__RECORDS PROVIDED__:
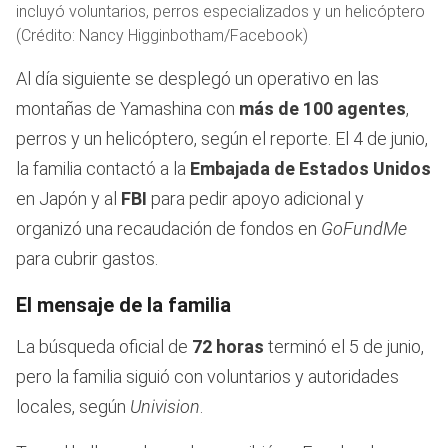
incluyó voluntarios, perros especializados y un helicóptero
(Crédito: Nancy Higginbotham/Facebook)
Al día siguiente se desplegó un operativo en las
montañas de Yamashina con
más de 100 agentes
,
perros y un helicóptero, según el reporte. El 4 de junio,
la familia contactó a la
Embajada de Estados Unidos
en Japón y al
FBI
para pedir apoyo adicional y
organizó una recaudación de fondos en
GoFundMe
para cubrir gastos.
El mensaje de la familia
La búsqueda oficial de
72 horas
terminó el 5 de junio,
pero la familia siguió con voluntarios y autoridades
locales, según
Univision
.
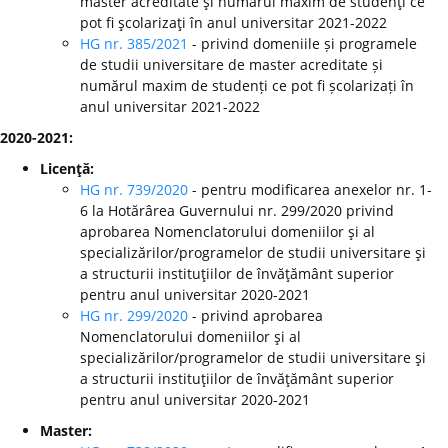
master acreditate şi numărul maxim de studenţi ce
pot fi şcolarizaţi în anul universitar 2021-2022
HG nr. 385/2021
- privind domeniile și programele
de studii universitare de master acreditate și
numărul maxim de studenți ce pot fi școlarizați în
anul universitar 2021-2022
2020-2021:
Licenţă:
HG nr. 739/2020
- pentru modificarea anexelor nr. 1-
6 la Hotărârea Guvernului nr. 299/2020 privind
aprobarea Nomenclatorului domeniilor şi al
specializărilor/programelor de studii universitare şi
a structurii instituţiilor de învăţământ superior
pentru anul universitar 2020-2021
HG nr. 299/2020
-
privind aprobarea
Nomenclatorului domeniilor şi al
specializărilor/programelor de studii universitare şi
a structurii instituţiilor de învăţământ superior
pentru anul universitar 2020-2021
Master:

__EXERCISE OBJECTIVE__: Rewrite the text of all the entries above with "H.G. nr." substituted for every occurrence of "HG nr.", keeping every other word unchanged. Leave the pictures out of your answer.

__RESULT BELOW__:
incluyó voluntarios, perros especializados y un helicóptero
(Crédito: Nancy Higginbotham/Facebook)
Al día siguiente se desplegó un operativo en las
montañas de Yamashina con
más de 100 agentes
,
perros y un helicóptero, según el reporte. El 4 de junio,
la familia contactó a la
Embajada de Estados Unidos
en Japón y al
FBI
para pedir apoyo adicional y
organizó una recaudación de fondos en
GoFundMe
para cubrir gastos.
El mensaje de la familia
La búsqueda oficial de
72 horas
terminó el 5 de junio,
pero la familia siguió con voluntarios y autoridades
locales, según
Univision
.
master acreditate şi numărul maxim de studenţi ce
pot fi şcolarizaţi în anul universitar 2021-2022
H.G. nr. 385/2021
- privind domeniile și programele
de studii universitare de master acreditate și
numărul maxim de studenți ce pot fi școlarizați în
anul universitar 2021-2022
2020-2021:
Licenţă:
H.G. nr. 739/2020
- pentru modificarea anexelor nr. 1-
6 la Hotărârea Guvernului nr. 299/2020 privind
aprobarea Nomenclatorului domeniilor şi al
specializărilor/programelor de studii universitare şi
a structurii instituţiilor de învăţământ superior
pentru anul universitar 2020-2021
H.G. nr. 299/2020
-
privind aprobarea
Nomenclatorului domeniilor şi al
specializărilor/programelor de studii universitare şi
a structurii instituţiilor de învăţământ superior
pentru anul universitar 2020-2021
Master:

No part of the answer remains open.